According to Article 7 of the draft election law, the right to file appeals will be confined to "those directly concerned with the election process, especially candidates."
Appeals should be filed within two days of the original decision and Supreme Administrative Court will then issue a final verdict within one week.
Holding presidential and parliamentary polls simultaneously is permitted by the constitution, Fahmy added. This could be necessary to ensure both elections are held within six months of the constitution's ratification, as required by Article 230.
The 2014 constitution was approved by an overwhelming majority on 18 January.
The commission will release the election schedule after the election law is issued, Fahmy confirmed.

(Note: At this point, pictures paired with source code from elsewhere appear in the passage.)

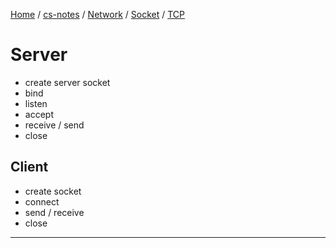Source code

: [Home](https://mengxianbin.github.io) /
[cs-notes](https://mengxianbin.github.io/cs-notes/site) /
[Network](https://mengxianbin.github.io/cs-notes/site/Network) /
[Socket](https://mengxianbin.github.io/cs-notes/site/Network/Socket) /
[TCP](https://mengxianbin.github.io/cs-notes/site/Network/Socket/TCP)

# Server

* create server socket
* bind
* listen
* accept
* receive / send
* close

## Client

* create socket
* connect
* send / receive
* close

---
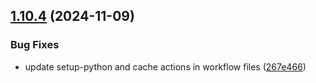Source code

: ## [1.10.4](https://github.com/arpanrec/arpanrec.nebula/compare/1.10.3...1.10.4) (2024-11-09)


### Bug Fixes

* update setup-python and cache actions in workflow files ([267e466](https://github.com/arpanrec/arpanrec.nebula/commit/267e466df12ca75d9218bf038739973d7a8a5521))
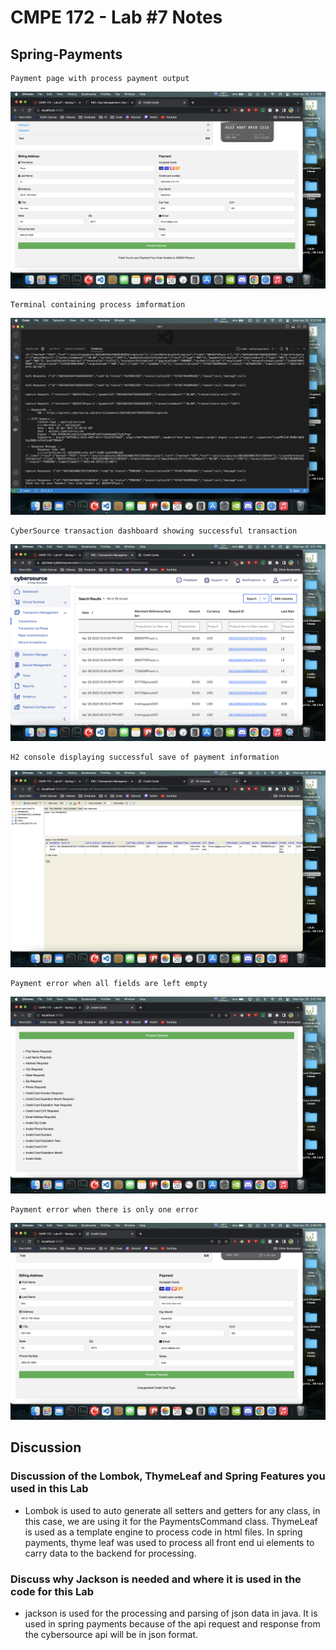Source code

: # CMPE 172 - Lab #7 Notes

## Spring-Payments

    Payment page with process payment output

![payment](./images/payment.png)

    Terminal containing process imformation

![terminal](./images/terminal.png)

    CyberSource transaction dashboard showing successful transaction

![cybersource](./images/cybersource.png)

    H2 console displaying successful save of payment information

![h2](./images/h2.png)

    Payment error when all fields are left empty

![all](./images/all.png)

    Payment error when there is only one error

![one](./images/one.png)

## Discussion

### Discussion of the Lombok, ThymeLeaf and Spring Features you used in this Lab

- Lombok is used to auto generate all setters and getters for any class, in this case, we are using it for the PaymentsCommand class. ThymeLeaf is used as a template engine to process code in html files. In spring payments, thyme leaf was used to process all front end ui elements to carry data to the backend for processing.

### Discuss why Jackson is needed and where it is used in the code for this Lab

- jackson is used for the processing and parsing of json data in java. It is used in spring payments because of the api request and response from the cybersource api will be in json format.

If there is only one candidate, he added, the election will go ahead and the candidate will have to secure more than half the valid votes.
When asked whether former presidents Hosni Mubarak and Mohamed Morsi could stand, Fahmy said any eligible citizen on the voters database can be a candidate.
The constitution says presidential elections should be take place around 17 April. But Fahmy said this is the date when preparations for the election have to begin – not the voting itself.
The Presidential Election Commission is a five-member judicial body tasked with supervising the upcoming presidential polls.